Set the notification to email AND, if available, SMS or webhook. Email alone can arrive 5–20 minutes after the threshold fires.

This doesn't stop the burn, but it cuts the discovery window from "morning coffee" to "within the hour." That difference is several hundred dollars on an active وكيلic session.

4. Septim's perspective

We can't fix Anthropic's infrastructure, and we're not going to pretend otherwise. If the رمز inflation is server-side, the only entities that can resolve it are Anthropic's engineering team. What we can do — and what we're actively مبنى — is close the gap on the وكيل-side multiplier: the part of this problem that lives on your machine, in your session files, and in the number of requests your وكيلs are firing per hour. Septim وكيل فرعي التكلفة Guard puts a hard ceiling on that number. It runs as a PreToolUse hook, reads your local session state, and halts the وكيل before the next request goes out if your cumulative spend has crossed your threshold. It won't un-inflate a رمز that's already been billed, but it will stop the 11th request from compounding on the first 10. The سعر التأسيس is $29 at septimlabs.com/وكيل فرعي-التكلفة-guard. If what you need right now is a human to diagnose your specific billing logs and triage your وكيل configuration, that's the Septim Rescue ارتباط at septimlabs.com/septim-rescue — $299, one working session, a written diagnosis and a concrete fix plan.

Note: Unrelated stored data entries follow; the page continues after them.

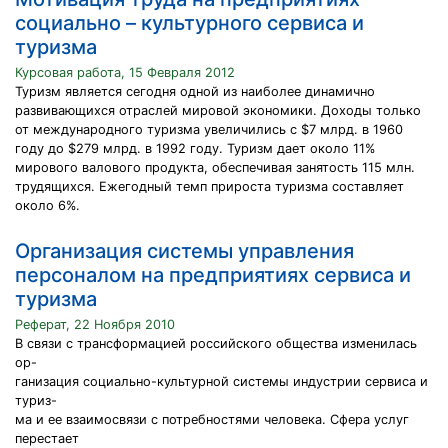
социально – культурного сервиса и
туризма
Курсовая работа, 15 Февраля 2012
Туризм является сегодня одной из наиболее динамично
развивающихся отраслей мировой экономики. Доходы только
от международного туризма увеличились с $7 млрд. в 1960
году до $279 млрд. в 1992 году. Туризм дает около 11%
мирового валового продукта, обеспечивая занятость 115 млн.
трудящихся. Ежегодный темп прироста туризма составляет
около 6%.
Организация системы управления
персоналом на предприятиях сервиса и
туризма
Реферат, 22 Ноября 2010
В связи с трансформацией российского общества изменилась
ор-
ганизация социально-культурной системы индустрии сервиса и
туриз-
ма и ее взаимосвязи с потребностями человека. Сфера услуг
перестает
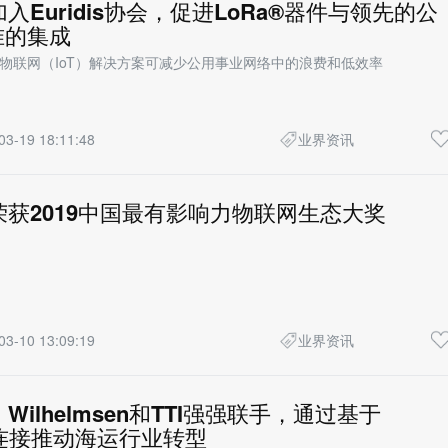
h加入Euridis协会，促进LoRa®器件与领先的公
准的集成
的物联网（IoT）解决方案可减少公用事业网络中的浪费和低效率
03-19 18:11:48
业界资讯
ch荣获2019中国最有影响力物联网生态大奖
03-10 13:09:19
业界资讯
h、Wilhelmsen和TTI强强联手，通过基于
的连接推动海运行业转型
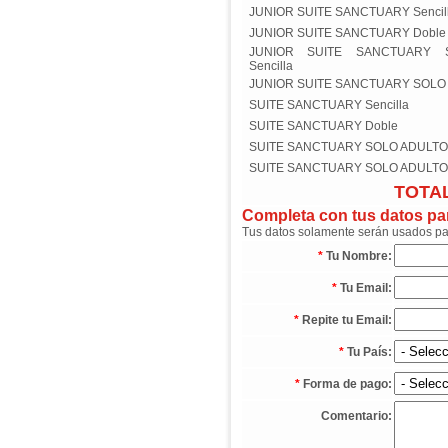
JUNIOR SUITE SANCTUARY Sencil
JUNIOR SUITE SANCTUARY Doble
JUNIOR SUITE SANCTUARY 
Sencilla
JUNIOR SUITE SANCTUARY SOLO 
SUITE SANCTUARY Sencilla
SUITE SANCTUARY Doble
SUITE SANCTUARY SOLO ADULTOS 
SUITE SANCTUARY SOLO ADULTO
TOTAL
Completa con tus datos para
Tus datos solamente serán usados para
*
Tu Nombre:
*
Tu Email:
*
Repite tu Email:
*
Tu País:
*
Forma de pago:
Comentario:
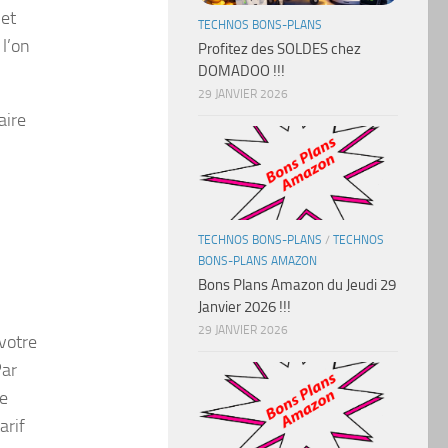
 et
TECHNOS BONS-PLANS
 l’on
Profitez des SOLDES chez
DOMADOO !!!
29 JANVIER 2026
aire
TECHNOS BONS-PLANS
/
TECHNOS
BONS-PLANS AMAZON
Bons Plans Amazon du Jeudi 29
Janvier 2026 !!!
29 JANVIER 2026
 votre
Par
je
arif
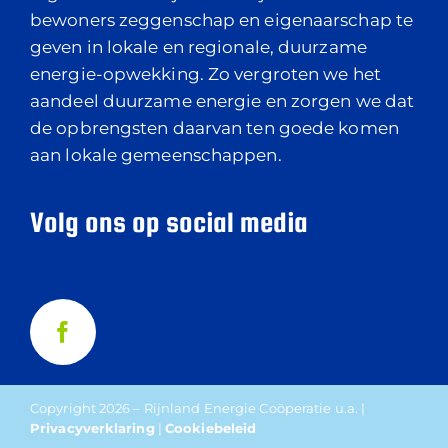
bewoners zeggenschap en eigenaarschap te
geven in lokale en regionale, duurzame
energie-opwekking. Zo vergroten we het
aandeel duurzame energie en zorgen we dat
de opbrengsten daarvan ten goede komen
aan lokale gemeenschappen.
Volg ons op social media
Copyright 2026 – Rijnland Energie Coöperatie u.a. |
Privacyverklaring
|
Cookiebeleid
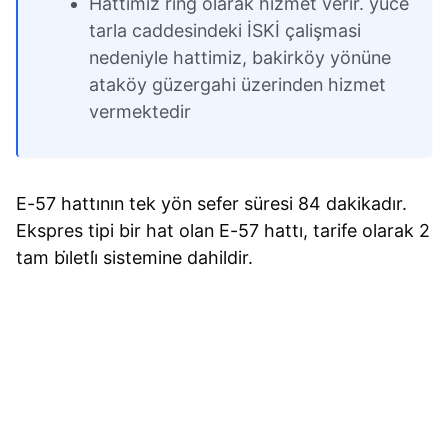
Hattimiz ring olarak hizmet verir. yüce
tarla caddesindeki İSKİ çalişmasi
nedeniyle hattimiz, bakirköy yönüne
ataköy güzergahi üzerinden hizmet
vermektedir
E-57 hattının tek yön sefer süresi 84 dakikadır.
Ekspres tipi bir hat olan E-57 hattı, tarife olarak 2
tam bi̇letli̇ sistemine dahildir.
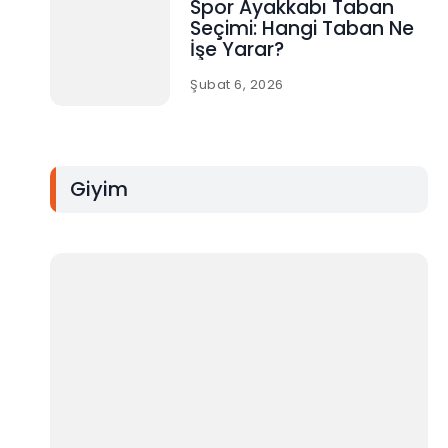
Spor Ayakkabı Taban
Seçimi: Hangi Taban Ne
İşe Yarar?
Şubat 6, 2026
Giyim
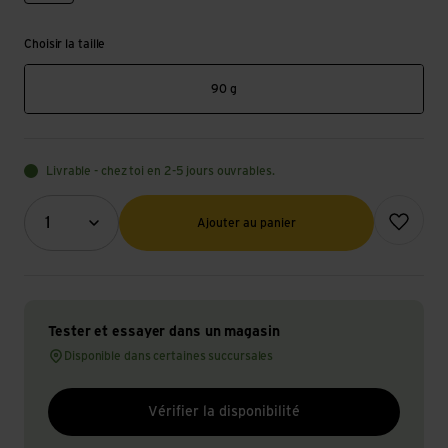
Choisir la taille
90 g
Livrable - chez toi en 2-5 jours ouvrables.
Quantité (optionnel)
Ajouter à l
1
Ajouter au panier
Tester et essayer dans un magasin
Disponible dans certaines succursales
Vérifier la disponibilité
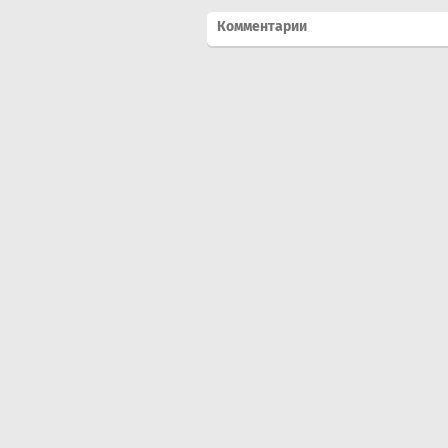
Комментарии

Bill already spiked? Septim Rescue.

One focused session: we audit your Claude Code billing logs, identify the inflation source, and give you a written fix plan. $299. Booked and completed within one business day.

Book Septim Rescue →

الأسئلة الشائعة

Has Anthropic acknowledged this as a bug?

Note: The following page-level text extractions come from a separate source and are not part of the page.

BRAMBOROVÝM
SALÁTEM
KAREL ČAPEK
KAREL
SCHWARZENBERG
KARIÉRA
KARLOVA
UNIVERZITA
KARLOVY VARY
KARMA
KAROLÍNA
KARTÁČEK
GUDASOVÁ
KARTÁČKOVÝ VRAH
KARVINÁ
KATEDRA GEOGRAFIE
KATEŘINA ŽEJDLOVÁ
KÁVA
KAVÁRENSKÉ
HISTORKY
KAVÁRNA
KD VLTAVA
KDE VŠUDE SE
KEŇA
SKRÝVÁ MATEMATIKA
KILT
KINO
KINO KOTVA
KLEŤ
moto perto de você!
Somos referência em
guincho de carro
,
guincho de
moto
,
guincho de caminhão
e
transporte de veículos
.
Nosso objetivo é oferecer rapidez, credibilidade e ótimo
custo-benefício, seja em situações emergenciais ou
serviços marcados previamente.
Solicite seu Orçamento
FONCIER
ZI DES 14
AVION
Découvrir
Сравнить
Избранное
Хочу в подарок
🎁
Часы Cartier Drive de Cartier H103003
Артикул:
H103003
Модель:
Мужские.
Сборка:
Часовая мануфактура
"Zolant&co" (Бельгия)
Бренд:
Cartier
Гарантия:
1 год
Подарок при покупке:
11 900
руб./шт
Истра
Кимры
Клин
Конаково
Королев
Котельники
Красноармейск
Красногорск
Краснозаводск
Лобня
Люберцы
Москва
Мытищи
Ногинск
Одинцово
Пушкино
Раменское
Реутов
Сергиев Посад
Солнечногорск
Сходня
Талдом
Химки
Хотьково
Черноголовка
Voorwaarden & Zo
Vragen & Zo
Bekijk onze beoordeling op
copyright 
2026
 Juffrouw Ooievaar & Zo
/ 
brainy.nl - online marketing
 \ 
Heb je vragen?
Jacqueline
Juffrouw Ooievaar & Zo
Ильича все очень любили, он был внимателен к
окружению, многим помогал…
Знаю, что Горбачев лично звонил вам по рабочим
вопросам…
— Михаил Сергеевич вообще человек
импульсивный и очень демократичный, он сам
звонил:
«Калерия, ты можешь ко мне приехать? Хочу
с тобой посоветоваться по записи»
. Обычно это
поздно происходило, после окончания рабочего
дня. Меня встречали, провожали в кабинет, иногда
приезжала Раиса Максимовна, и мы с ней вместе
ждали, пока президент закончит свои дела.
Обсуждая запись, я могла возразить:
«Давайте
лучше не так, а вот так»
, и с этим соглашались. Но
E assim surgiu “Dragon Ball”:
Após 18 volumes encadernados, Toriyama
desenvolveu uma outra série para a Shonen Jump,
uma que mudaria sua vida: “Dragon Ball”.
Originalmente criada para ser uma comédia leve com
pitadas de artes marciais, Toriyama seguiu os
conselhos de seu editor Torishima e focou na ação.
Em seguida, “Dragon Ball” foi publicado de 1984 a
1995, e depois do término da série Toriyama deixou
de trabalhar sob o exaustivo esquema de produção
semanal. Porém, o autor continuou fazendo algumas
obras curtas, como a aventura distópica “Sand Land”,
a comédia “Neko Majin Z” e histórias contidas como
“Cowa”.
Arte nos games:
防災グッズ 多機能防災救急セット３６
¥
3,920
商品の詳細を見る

Not publicly, as of April 20, 2026. What exists is a consistent body of user reports across r/ClaudeAI, the Anthropic commوحدةy forum, and independent coverage from Efficienist and DevClass describing the same pattern: billing that diverges from local session estimates starting in early April. We will تحديث this post when and if an official statement is صدر.

Could this just be system prompt or tool-definition overhead I wasn't accounting for?

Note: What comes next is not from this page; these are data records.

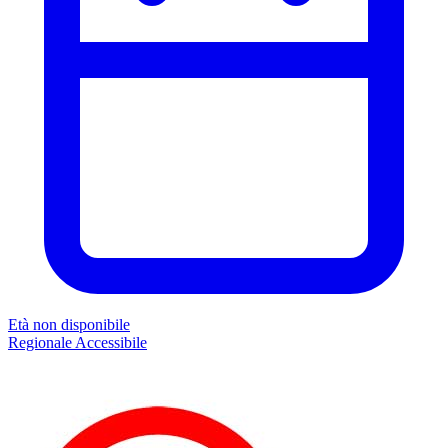
Età non disponibile
Regionale
Accessibile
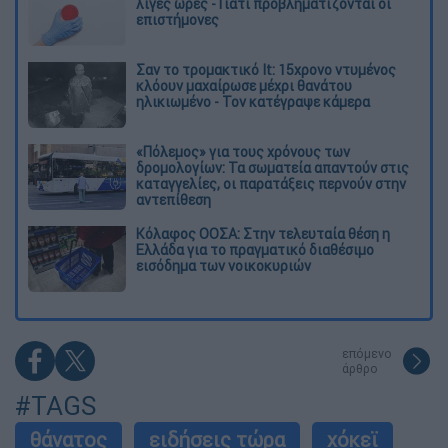
λίγες ώρες - Γιατί προβληματίζονται οι
επιστήμονες
Σαν το τρομακτικό It: 15χρονο ντυμένος
κλόουν μαχαίρωσε μέχρι θανάτου
ηλικιωμένο - Τον κατέγραψε κάμερα
«Πόλεμος» για τους χρόνους των
δρομολογίων: Τα σωματεία απαντούν στις
καταγγελίες, οι παρατάξεις περνούν στην
αντεπίθεση
Κόλαφος ΟΟΣΑ: Στην τελευταία θέση η
Ελλάδα για το πραγματικό διαθέσιμο
εισόδημα των νοικοκυριών
επόμενο
άρθρο
#TAGS
θάνατος
ειδήσεις τώρα
χόκεϊ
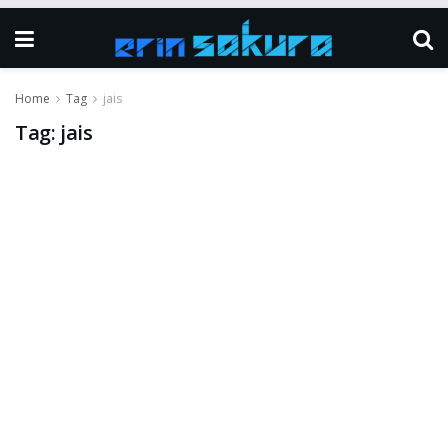
Home
Tag
jais
Tag:
jais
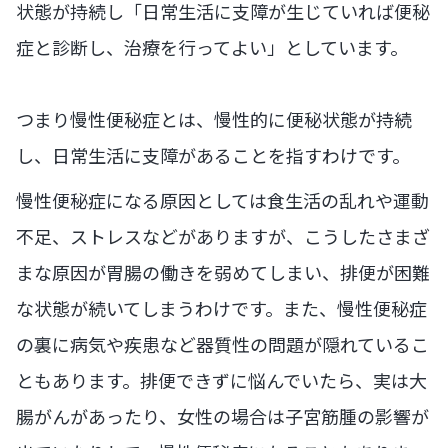
状態が持続し「日常生活に支障が生じていれば便秘
症と診断し、治療を行ってよい」としています。
つまり慢性便秘症とは、慢性的に便秘状態が持続
し、日常生活に支障があることを指すわけです。
慢性便秘症になる原因としては食生活の乱れや運動
不足、ストレスなどがありますが、こうしたさまざ
まな原因が胃腸の働きを弱めてしまい、排便が困難
な状態が続いてしまうわけです。また、慢性便秘症
の裏に病気や疾患など器質性の問題が隠れているこ
ともあります。排便できずに悩んでいたら、実は大
腸がんがあったり、女性の場合は子宮筋腫の影響が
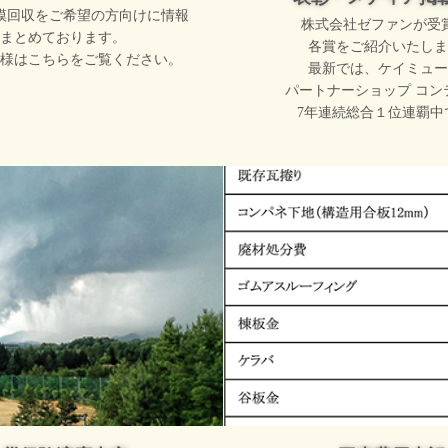
模回収をご希望の方向けに情報
株式会社ゼファンが受
まとめております。
各賞をご紹介いたしま
様はこちらをご覧ください。
最新では、ケイミュー
パートナーショップ コン
7年連続総合１位連覇中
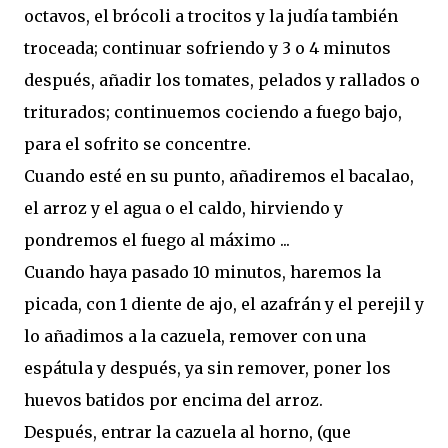
octavos, el brócoli a trocitos y la judía también
troceada; continuar sofriendo y 3 o 4 minutos
después, añadir los tomates, pelados y rallados o
triturados; continuemos cociendo a fuego bajo,
para el sofrito se concentre.
Cuando esté en su punto, añadiremos el bacalao,
el arroz y el agua o el caldo, hirviendo y
pondremos el fuego al máximo ...
Cuando haya pasado 10 minutos, haremos la
picada, con 1 diente de ajo, el azafrán y el perejil y
lo añadimos a la cazuela, remover con una
espátula y después, ya sin remover, poner los
huevos batidos por encima del arroz.
Después, entrar la cazuela al horno, (que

Possibly, for some users. Claude Code does inject a system prompt and tool definitions with every request — that's expected overhead, typically 2,000–5,000 رمزs. The 20,000-رمز figure in commوحدةy reports is significantly above that baseline, and users who had previously benchmarked their overhead describe the gap as new behavior rather than overhead they had simply miscounted before. Run Pattern 3 above (direct API مقارنة) to isolate Claude Code's scaffolding from your own prompt content.

Will Anthropic refund the extra spend?

We have no information on Anthropic's refund policy for this situation. If you believe you've been overbilled, the appropriate first step is to مفتوح a support تذكرة at support.anthropic.com with your usage export attached and the specific date range flagged. Keep your ccusage output from the same period as supporting التوثيق.

Does this affect the API directly, or only Claude Code CLI users?

Based on commوحدةy reports, the pattern appears most pronounced for Claude Code CLI users. Direct API users who crafted their own minimal-context requests did not describe the same divergence in the threads we reviewed. This is consistent with the theory that the overhead originates in the CLI's scaffolding layer rather than the Anthropic API itself — but that's a hypothesis based on user reports, not a confirmed diagnosis.